I’ve long been a desktop user and builder, but in the past few years I have been looking to replace my desktops with a daily-driver laptop, docked much of the time to a screen, mouse and keyboard. I have had quite a bit of trouble finding the right laptop however, and I’m starting to think that Windows, rather than the builders themselves, is at fault.

The best of the Windows laptops I have purchased was a 15″ Lenovo Yoga with some dedicated Nvidia gpu. It was a beautiful machine but had two major issues. One, a bad microphone. That issue resulted in Lenovo taking my laptop for two months (yes, two months) and returning it with a broken screen bezel. Bad on them.

However, the more concerning issue was it getting insanely hot when sleeping and not turning on again until after it had been forced to power off and had time to cool. Not crammed into a bag but sitting on a desk at a normal room temperature. At the time, I thought this was a problem with Lenovo cramming hot components into a pretty svelte chassis.

Fast forward two years or so though, and now I have a Dell G15 5525. Go figure, it does largely the same thing except that it’ll run its fans in short bursts every 30 seconds for an hour or two first. Bleh.

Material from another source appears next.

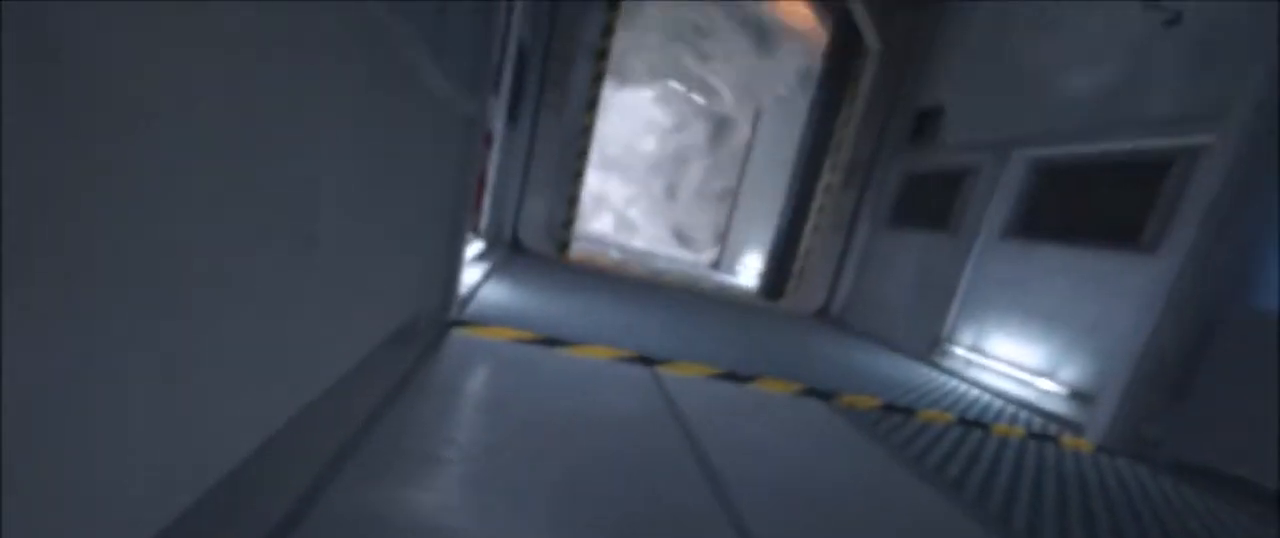
{"keys": ["w"], "mouse": [], "events": [[33, "w", "up"], [66, "w", "down"], [167, "w", "up"], [233, "w", "down"], [267, "w", "up"], [300, "w", "down"], [400, "w", "up"], [467, "w", "down"]]}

Looking around online for help, it appears that this is a very common issue. As I understand it, Microsoft is forcing computer builders to use a “low power idle” mode (S0) instead of an actual ‘sleep’ mode (S3). It basically tricks users into thinking that modern Windows resumes very fast by not actually stopping it in the first place.

Two questions:

  1. Do I have that right?
  2. If so, what in the actual [swear word]?! Seriously, [swear word] Microsoft if that’s accurate. Basically, if I want my computer to not crash and burn every time I need to go take care of the baby I have to shut my computer off or set it to burn electricity for no reason? I’d go buy a Mac if I didn’t think Apple weren’t far off from pulling the same gag. Maybe I’ll go shop System76.